= National Stone, Sand & Gravel Association =

U.S. Trade association

The National Stone, Sand & Gravel Association is a professional trade association, with a membership of stone, sand, and gravel producers, as well as related equipment manufacturers and service providers. The companies they represent within the aggregates industry are responsible for the raw materials found in residential and commercial buildings, roads, bridges, and public works projects throughout the United States. The NSSGA was created in February 2001 when 2 large aggregate associations, the National Aggregates Association and the National Stone Association, merged.

In 2013, Michael W. Johnson was appointed the new President and CEO of NSSGA, a position he still held as of 2022.  During his time as CEO, he launched new initiatives and revamped many of the governing by-laws dating back to the 2001 merger.

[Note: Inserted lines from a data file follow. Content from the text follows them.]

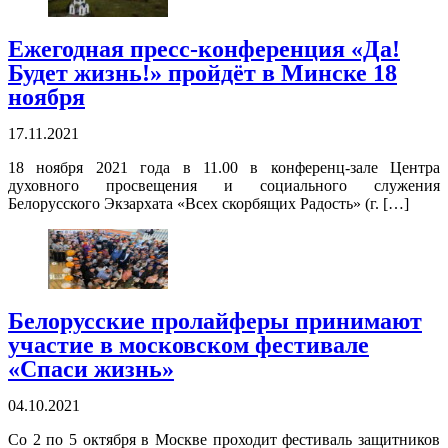
Ежегодная пресс-конференция «Да!
Будет жизнь!» пройдёт в Минске 18
ноября
17.11.2021
18 ноября 2021 года в 11.00 в конференц-зале Центра
духовного просвещения и социального служения
Белорусского Экзархата «Всех скорбящих Радость» (г. […]
Белорусские пролайферы принимают
участие в московском фестивале
«Спаси жизнь»
04.10.2021
Со 2 по 5 октября в Москве проходит фестиваль защитников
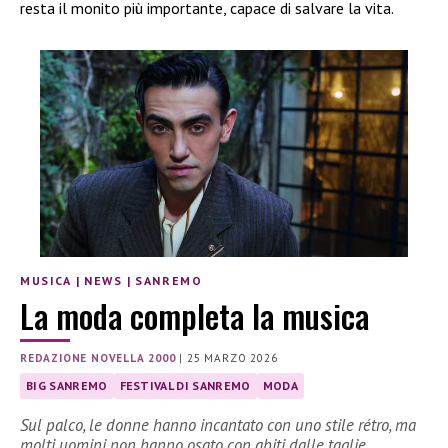
resta il monito più importante, capace di salvare la vita.
MUSICA
|
NEWS
|
SANREMO
La moda completa la musica
REDAZIONE NOVELLA 2000
|
25 MARZO 2026
BIG SANREMO
FESTIVAL DI SANREMO
MODA
Sul palco, le donne hanno incantato con uno stile rétro, ma
molti uomini non hanno osato con abiti dalle taglie…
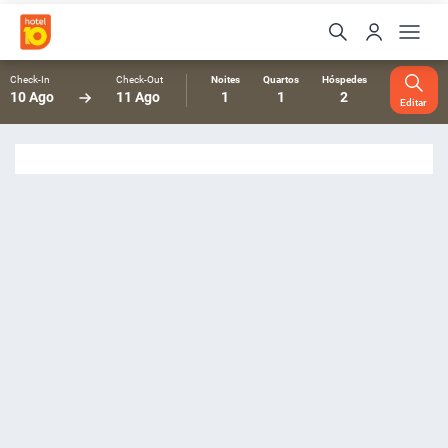
Check-In
Check-Out
Noites
Quartos
Hóspedes
10 Ago
11 Ago
1
1
2
Editar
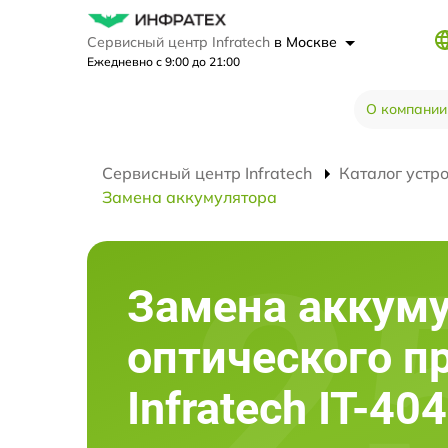
Сервисный центр Infratech
в Москве
Ежедневно с 9:00 до 21:00
О компании
Сервисный центр Infratech
Каталог устр
Замена аккумулятора
Замена аккум
оптического п
Infratech IT-40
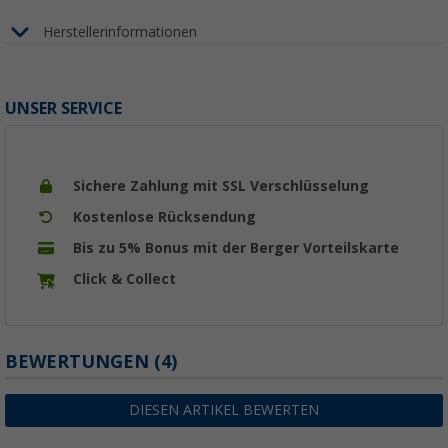
Herstellerinformationen
UNSER SERVICE
Sichere Zahlung mit SSL Verschlüsselung
Kostenlose Rücksendung
Bis zu 5% Bonus mit der Berger Vorteilskarte
Click & Collect
BEWERTUNGEN
(4)
DIESEN ARTIKEL BEWERTEN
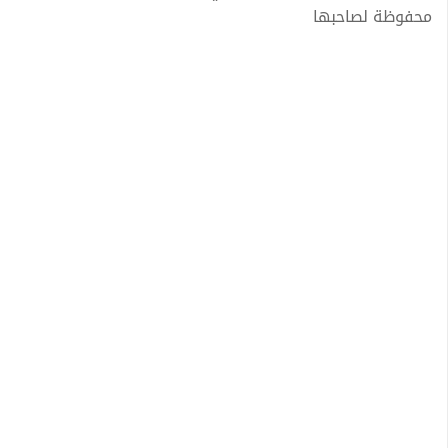
محفوظة لصاحبها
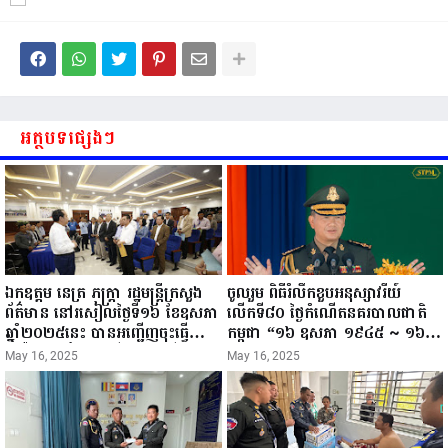
អត្ថបទផ្សេងៗ
ឯកឧត្តម នេត្រ ភក្ត្រា រដ្ឋមន្ត្រីក្រសួង
ចូលរួម ពិធីរំលឹកខួបអនុស្សាវរីយ៍
ព័ត៌មាន នៅរសៀលថ្ងៃទី១៦ ខែឧសភា
លើកទី៨០ ថ្ងៃកំណើតនគរបាលជាតិ
ឆ្នាំ២០២៥នេះ បានអញ្ជើញចុះធ្វើ
កម្ពុជា “១៦ ឧសភា ១៩៤៥ ~ ១៦
ជំរឿនថ្នាក់ដឹកនាំមន្ត្រីរាជការស៉ីវិល នៃ
ឧសភា ២០២៥”...
May 16, 2025
May 16, 2025
ក្រសួងព័ត៌មាន...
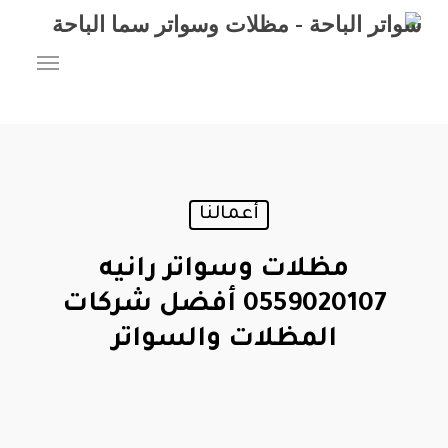
Ski
t
Menu
mai
conten
أعمالنا
مظلات وسواتر رانيه
0559020107 أفضل شركات
المظلات والسواتر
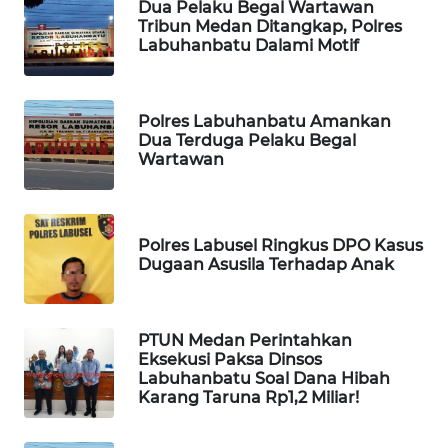
Dua Pelaku Begal Wartawan
Tribun Medan Ditangkap, Polres
SIDIKALANG
Labuhanbatu Dalami Motif
NEWS
SIBARAGAS
Polres Labuhanbatu Amankan
NEWS
Dua Terduga Pelaku Begal
Wartawan
METRO
SIANTAR
NEWS
Polres Labusel Ringkus DPO Kasus
Dugaan Asusila Terhadap Anak
METRO
MEDAN
NEWS
PTUN Medan Perintahkan
Eksekusi Paksa Dinsos
METRO
Labuhanbatu Soal Dana Hibah
JAKARTA
Karang Taruna Rp1,2 Miliar!
NEWS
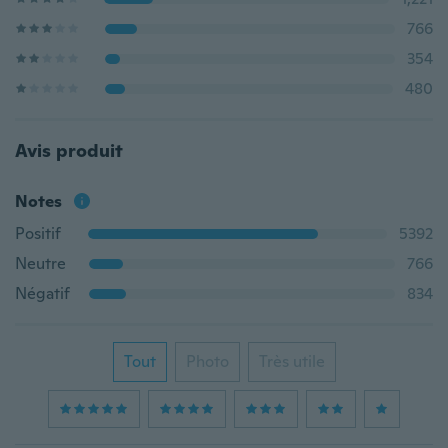
766
354
480
Avis produit
Notes
Positif
5392
Neutre
766
Négatif
834
Tout
Photo
Très utile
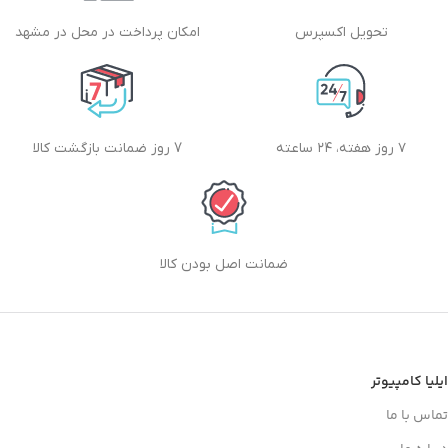
تحویل اکسپرس
امکان پرداخت در محل در مشهد
۷ روز هفته، ۲۴ ساعته
7 روز ضمانت بازگشت کالا
ضمانت اصل بودن کالا
ایلیا کامپیوتر
تماس با ما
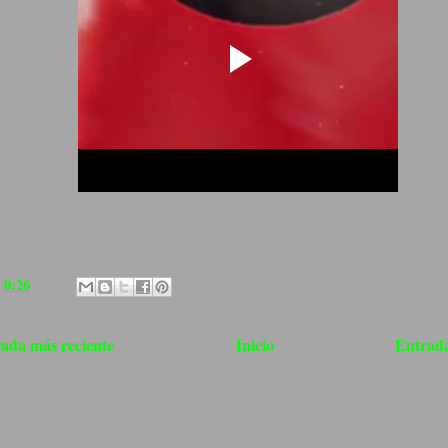
a
0:26
ada más reciente
Inicio
Entrada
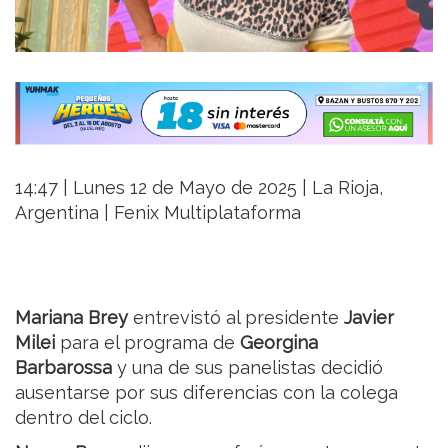
14:47 | Lunes 12 de Mayo de 2025 | La Rioja,
Argentina | Fenix Multiplataforma
Mariana Brey
entrevistó al presidente
Javier
Milei
para el programa de
Georgina
Barbarossa
y una de sus panelistas decidió
ausentarse por sus diferencias con la colega
dentro del ciclo.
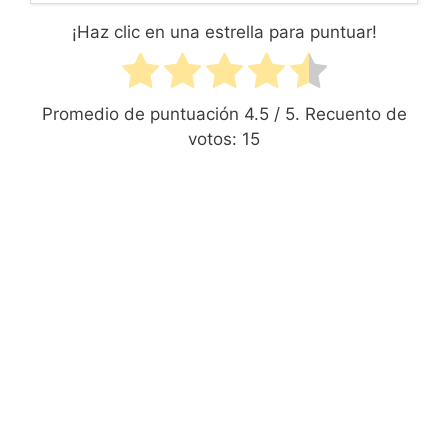
¡Haz clic en una estrella para puntuar!
Promedio de puntuación
4.5
/ 5. Recuento de
votos:
15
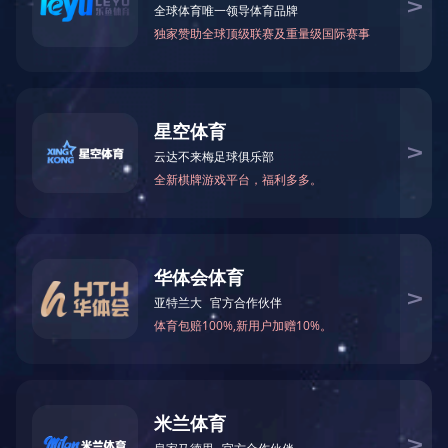
首页
电话
短信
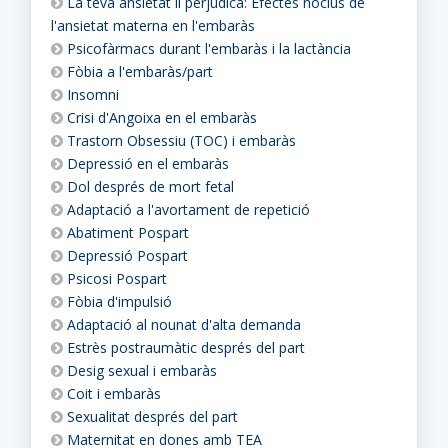
La teva ansietat li perjudica: Efectes nocius de
l'ansietat materna en l'embaràs
Psicofàrmacs durant l'embaràs i la lactància
Fòbia a l'embaràs/part
Insomni
Crisi d'Angoixa en el embaràs
Trastorn Obsessiu (TOC) i embaràs
Depressió en el embaràs
Dol després de mort fetal
Adaptació a l'avortament de repetició
Abatiment Pospart
Depressió Pospart
Psicosi Pospart
Fòbia d'impulsió
Adaptació al nounat d'alta demanda
Estrès postraumàtic després del part
Desig sexual i embaràs
Coit i embaràs
Sexualitat després del part
Maternitat en dones amb TEA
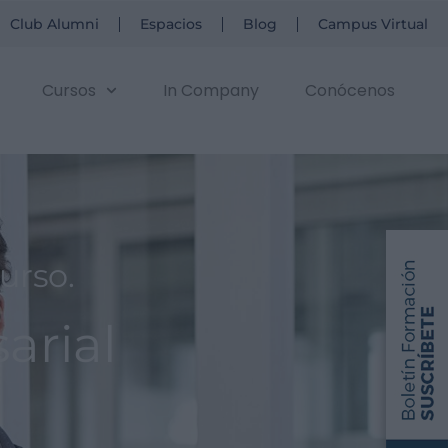
Club Alumni
Espacios
Blog
Campus Virtual
SOLICITA INFORMACIÓN
Cursos
In Company
Conócenos
curso.
arial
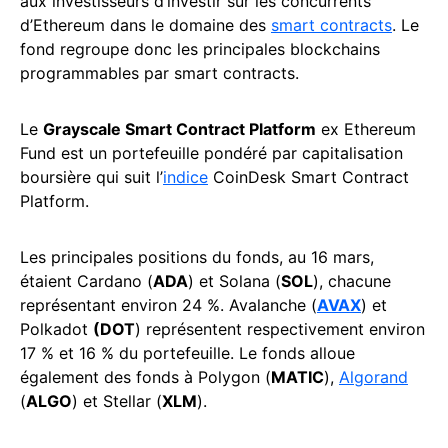
aux investisseurs d’investir sur les concurrents
d’Ethereum dans le domaine des
smart contracts
. Le
fond regroupe donc les principales blockchains
programmables par smart contracts.
Le
Grayscale Smart Contract Platform
ex Ethereum
Fund est un portefeuille pondéré par capitalisation
boursière qui suit l’
indice
CoinDesk Smart Contract
Platform.
Les principales positions du fonds, au 16 mars,
étaient Cardano (
ADA
) et Solana (
SOL
), chacune
représentant environ 24 %. Avalanche (
AVAX
) et
Polkadot
(DOT
) représentent respectivement environ
17 % et 16 % du portefeuille. Le fonds alloue
également des fonds à Polygon (
MATIC
),
Algorand
(
ALGO
) et Stellar (
XLM
).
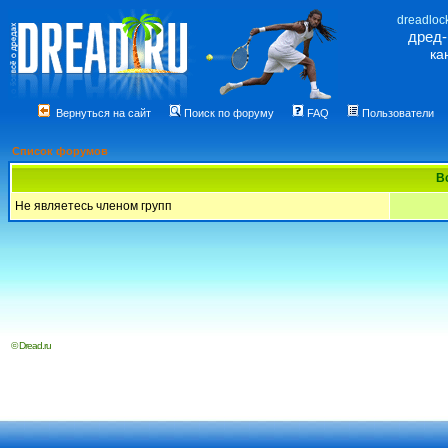
dreadloc
дред
ка
Вернуться на сайт
Поиск по форуму
FAQ
Пользователи
Список форумов
В
Не являетесь членом групп
© Dread.ru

He also was a leader in the industry’s lobbying campaign to defeat a commercial asbestos ban that had been proposed by Congress in 2020.

The NSSGA was an outspoken advocate leading up to Congress’ passage of the six-year transportation reauthorization bill in 2015. CEO Johnson, was quoted saying that the US is in need of a long-term and well-funded transportation bill.

In 2018, the NSSGA is continuing its advocacy work with a focus on growing committee structures and providing advocacy events, such as its annual legislative and policy forum in Washington, D.C.